Antiviral therapy In individuals at high risk for reactivation of VZV infection, oral acyclovir can reduce the incidence of HZ. In prodromal stage: begin antiviral agent if diagnosis is considered likely; analgesics. With active vesiculation: antiviral therapy begun ≤72 h accelerates healing of skin lesions, decreases the duration of acute pain, and may decrease the frequency of PHN when given in adequate dosage.

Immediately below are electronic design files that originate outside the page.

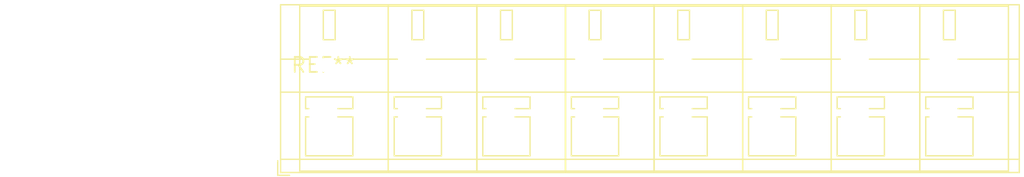
<source format=kicad_pcb>
(kicad_pcb (version 20240108) (generator pcbnew)

  (general
    (thickness 1.6)
  )

  (paper "A4")
  (layers
    (0 "F.Cu" signal)
    (31 "B.Cu" signal)
    (32 "B.Adhes" user "B.Adhesive")
    (33 "F.Adhes" user "F.Adhesive")
    (34 "B.Paste" user)
    (35 "F.Paste" user)
    (36 "B.SilkS" user "B.Silkscreen")
    (37 "F.SilkS" user "F.Silkscreen")
    (38 "B.Mask" user)
    (39 "F.Mask" user)
    (40 "Dwgs.User" user "User.Drawings")
    (41 "Cmts.User" user "User.Comments")
    (42 "Eco1.User" user "User.Eco1")
    (43 "Eco2.User" user "User.Eco2")
    (44 "Edge.Cuts" user)
    (45 "Margin" user)
    (46 "B.CrtYd" user "B.Courtyard")
    (47 "F.CrtYd" user "F.Courtyard")
    (48 "B.Fab" user)
    (49 "F.Fab" user)
    (50 "User.1" user)
    (51 "User.2" user)
    (52 "User.3" user)
    (53 "User.4" user)
    (54 "User.5" user)
    (55 "User.6" user)
    (56 "User.7" user)
    (57 "User.8" user)
    (58 "User.9" user)
  )

  (setup
    (pad_to_mask_clearance 0)
    (pcbplotparams
      (layerselection 0x00010fc_ffffffff)
      (plot_on_all_layers_selection 0x0000000_00000000)
      (disableapertmacros false)
      (usegerberextensions false)
      (usegerberattributes false)
      (usegerberadvancedattributes false)
      (creategerberjobfile false)
      (dashed_line_dash_ratio 12.000000)
      (dashed_line_gap_ratio 3.000000)
      (svgprecision 4)
      (plotframeref false)
      (viasonmask false)
      (mode 1)
      (useauxorigin false)
      (hpglpennumber 1)
      (hpglpenspeed 20)
      (hpglpendiameter 15.000000)
      (dxfpolygonmode false)
      (dxfimperialunits false)
      (dxfusepcbnewfont false)
      (psnegative false)
      (psa4output false)
      (plotreference false)
      (plotvalue false)
      (plotinvisibletext false)
      (sketchpadsonfab false)
      (subtractmaskfromsilk false)
      (outputformat 1)
      (mirror false)
      (drillshape 1)
      (scaleselection 1)
      (outputdirectory "")
    )
  )

  (net 0 "")

  (footprint "TerminalBlock_WAGO_236-508_1x08_P7.50mm_45Degree" (layer "F.Cu") (at 0 0))

)

</source>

- Acyclovir 800 mg PO qid for 7-10 days. The 50% viral inhibitory concentration of acyclovir is three to six times higher for VZV than for HSV in vitro, and drug dose must be increased appropriately. The bioavailability of acyclovir is only 15 to 30% of the orally administered dose. For ophthalmic zoster and HZ in the immuno compromised host, acyclovir should be given intravenously. Acyclovir hastens healing and lessens acute pain if given within 48 h of the onset of the rash.
- Valacyclovir 1000 mg PO tid for 7 days, 70 to 80% bioavailable.
Supportive therapy for acute HZ
- Constitutional symptoms Bed rest, NSAIDs.
- Sedation Pain often interferes with sleep. Sleep deprivation and pain commonly result in depression. Doxepin, 10 to 100 mg hs, is an effective agent.
Chronic stages (PHN) Pain is that of reflex sympathetic dystrophy.
- Pain management Severe prodromal pain or severe pain on the first day of rash is predictive of severe PHN. Gabapentin: 300 mg tid. Tricyclic antidepressants such as doxepin, 10 to 100 mg PO hs. Capsaicin cream every 4 h. Topical anesthetic such as EMLA or 5% lidocaine patch for allodynia. Nerve block to area of allodynia. Analgesics.
Prevention
- Immunization Immunization with VZV vaccine may boost humoral and cell-mediated immunity and decrease the incidence of zoster in populations with declining VZV-specific immunity.